Le uniche abbastanza decenti finora sono state il Cile e il Perù oltre che il Messico moderno, ma per le restanti è meglio stendere un velo pietoso.
Il Brasile è solo grazie alla sua grande estensione che non ha avuto grandi guai ma ha un governo da operetta.
In quanto alla Bolivia inutile ricordare che si trova nelle mani di un cocalero, mi chiedo come possano pensare che questi li porti ad un reale e sincera economia di mercato e sviluppo sociale.
Mah!
Il 25 Marzo 2010 alle 18:34 paolo.manzo ha scritto:
Essendo parente del mago do nascimento prevedo una lunga diatriba a 360° (spero non a suon di volgarità) tra fu36 e gratis … ;)
Il 25 Marzo 2010 alle 18:48 gratis ha scritto:
paolo.manzo, solitamente commento l’articolo del giornalista di turno e non sempre, di sicuro non ho alcuna intenzione di mettermi in diatriba con altri commentatori, soprattutto con quello da lei citato, perchè solitamente non ha niente da dire che volgarità, demonizzazioni, derisioni e similari, perciò anche se mi scrivesse ho deciso di non prenderlo nemmeno in considerazione, si squalifica da solo.

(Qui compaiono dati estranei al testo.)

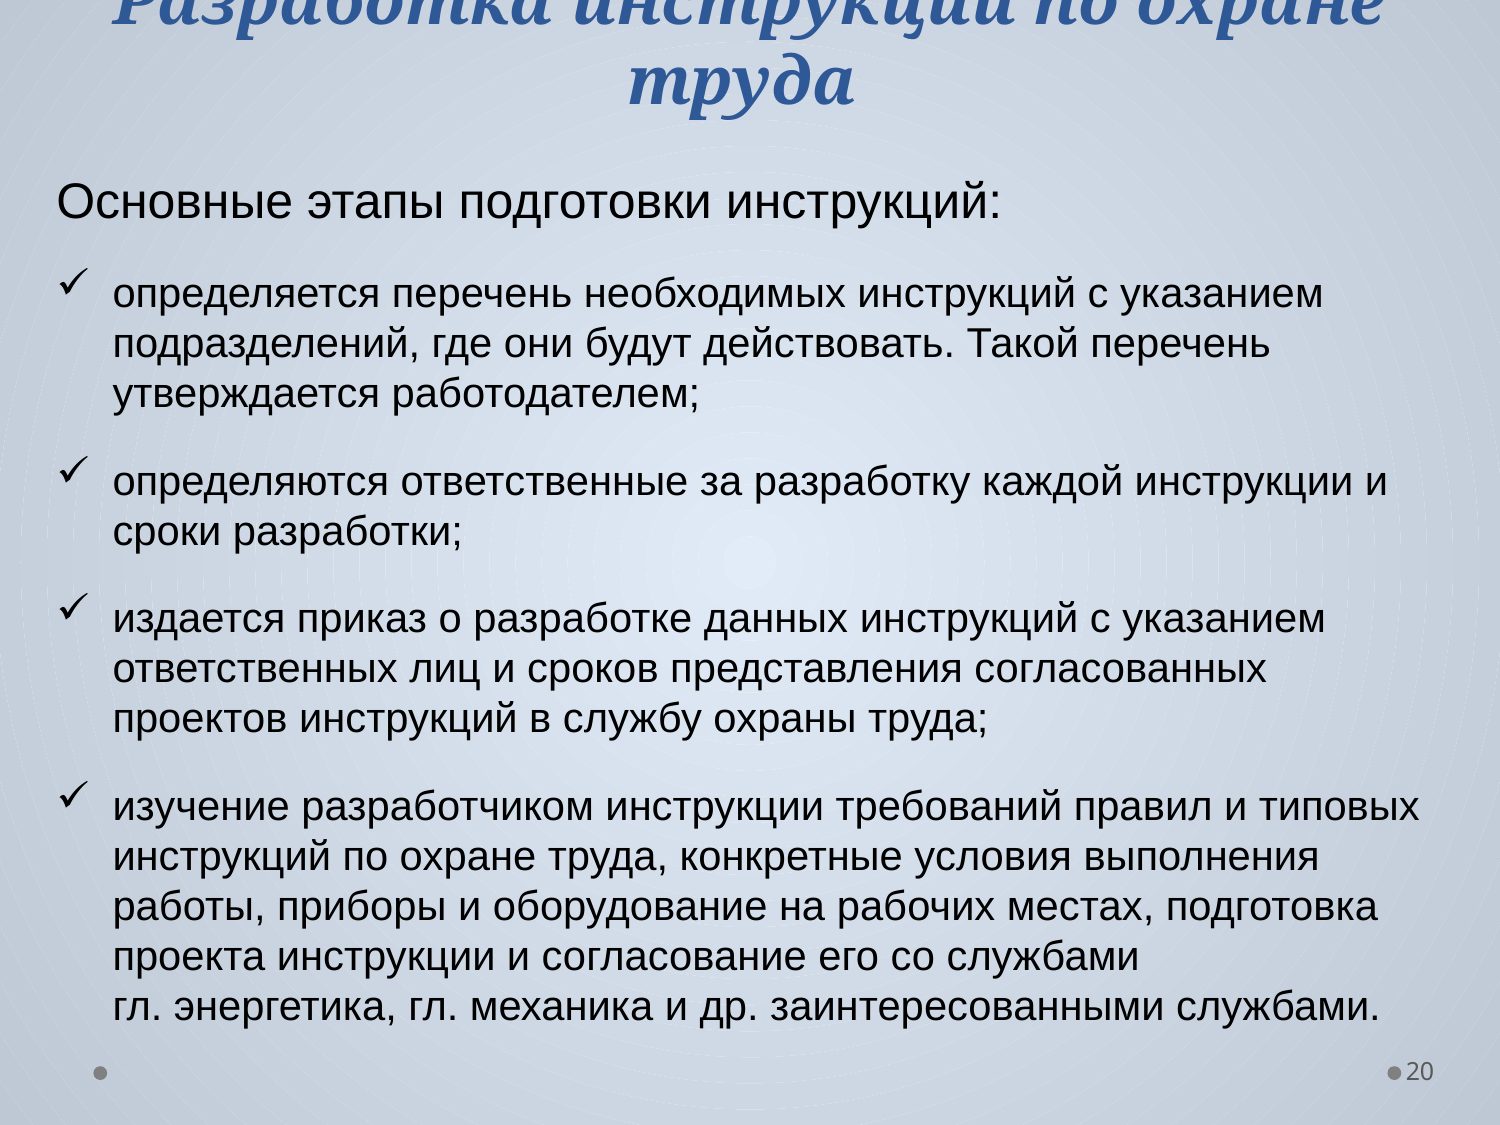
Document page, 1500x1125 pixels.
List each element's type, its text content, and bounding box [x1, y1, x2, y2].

list Основные этапы подготовки инструкций: определяется перечень необходимых инструкций с указанием подразделений, где они будут действовать. Такой перечень утверждается работодателем; определяются ответственные за разработку каждой инструкции и сроки разработки; издается приказ о разработке данных инструкций с указанием ответственных лиц и сроков представления согласованных проектов инструкций в службу охраны труда; изучение разработчиком инструкции требований правил и типовых инструкций по охране труда, конкретные условия выполнения работы, приборы и оборудование на рабочих местах, подготовка проекта инструкции и согласование его со службами гл. энергетика, гл. механика и др. заинтересованными службами. [41, 160, 1459, 1071]
title Разработка инструкций по охране труда [29, 30, 1471, 126]
slide_number 20 [1401, 1042, 1494, 1103]
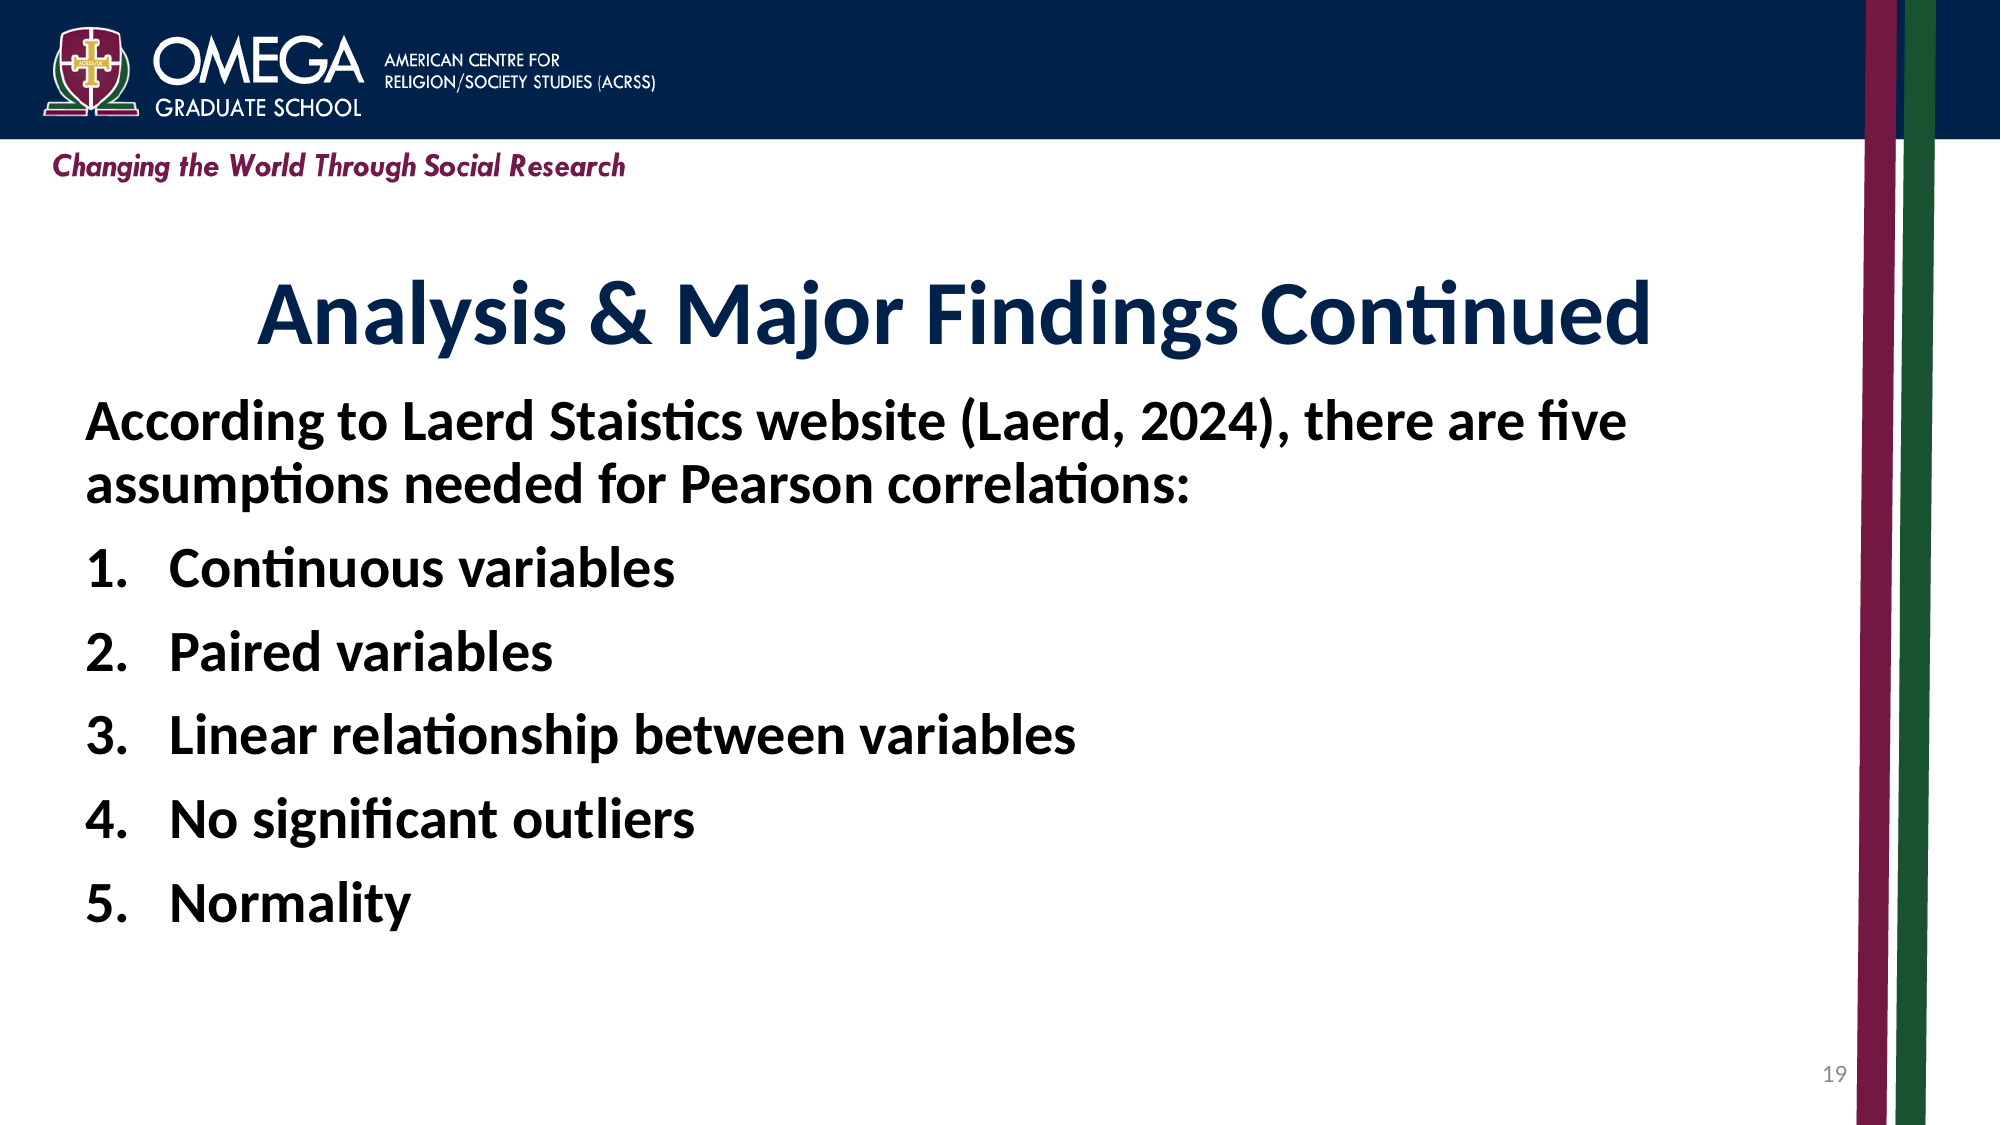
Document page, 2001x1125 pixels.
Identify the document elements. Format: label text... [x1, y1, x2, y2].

title Analysis & Major Findings Continued [70, 246, 1843, 382]
list According to Laerd Staistics website (Laerd, 2024), there are five assumptions needed for Pearson correlations: Continuous variables Paired variables Linear relationship between variables No significant outliers Normality [70, 382, 1843, 1014]
slide_number 19 [1412, 1042, 1863, 1103]
picture [0, 0, 2000, 1125]
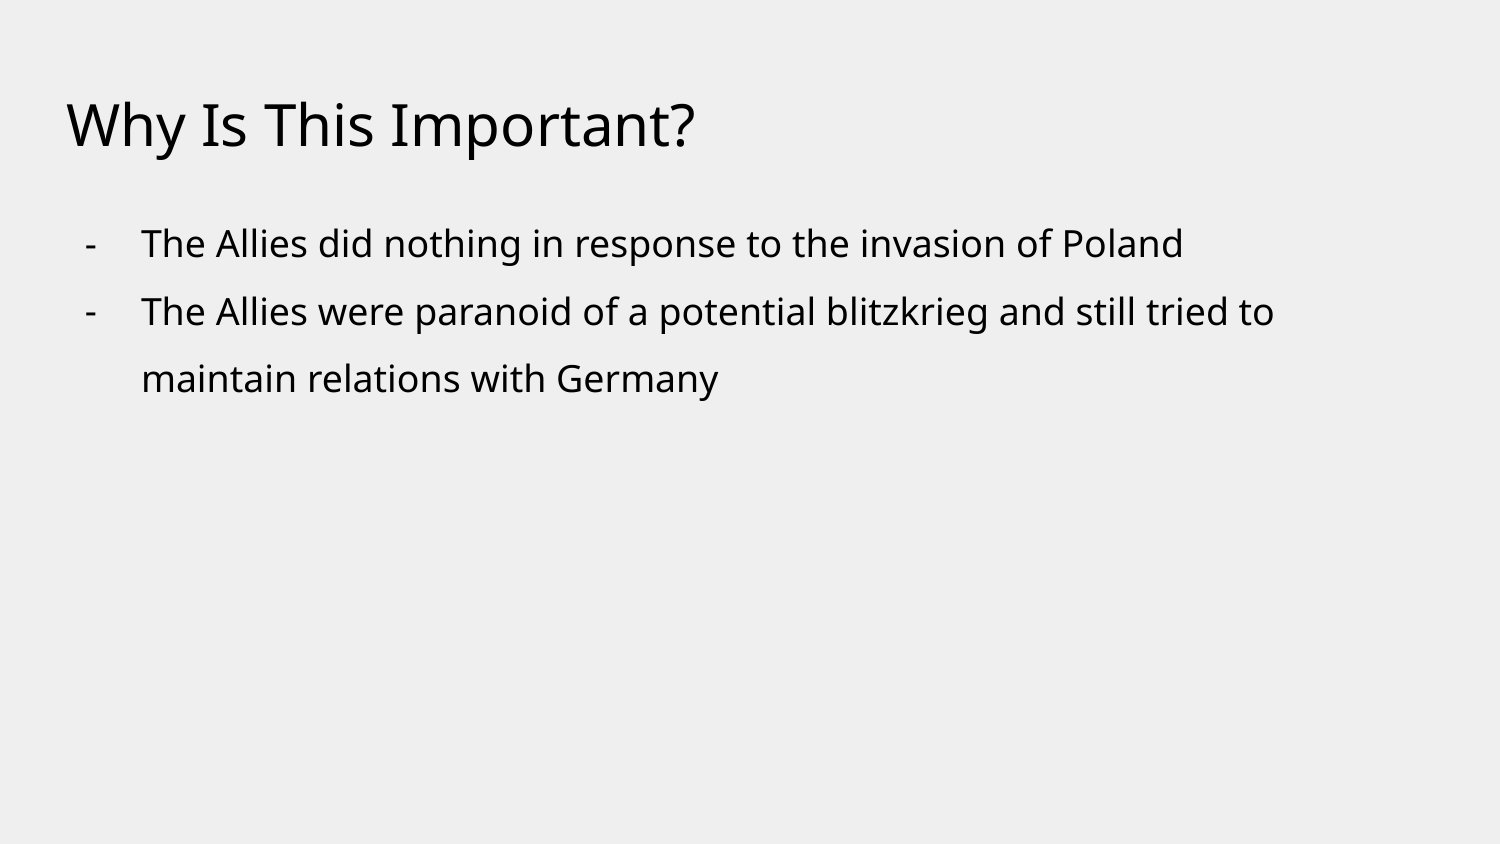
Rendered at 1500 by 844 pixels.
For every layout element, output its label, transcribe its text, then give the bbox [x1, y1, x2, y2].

list The Allies did nothing in response to the invasion of Poland The Allies were paranoid of a potential blitzkrieg and still tried to maintain relations with Germany [51, 182, 1449, 744]
title Why Is This Important? [51, 72, 1449, 167]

Il 25 Marzo 2010 alle 19:38 fu36 ha scritto:
Per carità Boss, rispetto i down, non ne hanno colpa se nati male, cerco solo di informarli sui fatti e non ipotesi. Ad esempio, al Che furono mozzate le mani per spedirle negli USA, volevano essere certi dalle impronte digitali, non si fidavano nemmeno dei loro alleati mettendo in dubbio fosse il vero Che. Anche Escobar non fu rimosso subito, attesero ore l’arrivo della CIA, per il prelievo delle impronte digitali che, secondo una versione di Minoli, storia girata negli USA, partecipò alla cattura. Falso, ne la CIA che i governativi i 2000 del “Curpo de busqueda” parteciparono all’azione. Ne eri al corrente? Adolf è nazista ma non sa di esserlo. Ignora pure che il nazismo aveva basi cristiane che alcuni cercano di camuffare. Di sostenitori di menzogne siamo travolti, chi le sostiene è un plus inutile, ci vuole pure qualcuno che accenda lunini nella notte buia dell’ignoranza, purtroppo sono ciechi e fare luce a loro non serve.
Il 25 Marzo 2010 alle 19:48 fu36 ha scritto:
Boss, la parentela che citi fu solo mago nel tagliare la corda al momento giusto, le sue socie sono in galera, non credo sia il caso di farne un vanto, io avrei evitato, i brujos y mágicos ricorrono a trucchi, non sono onesti.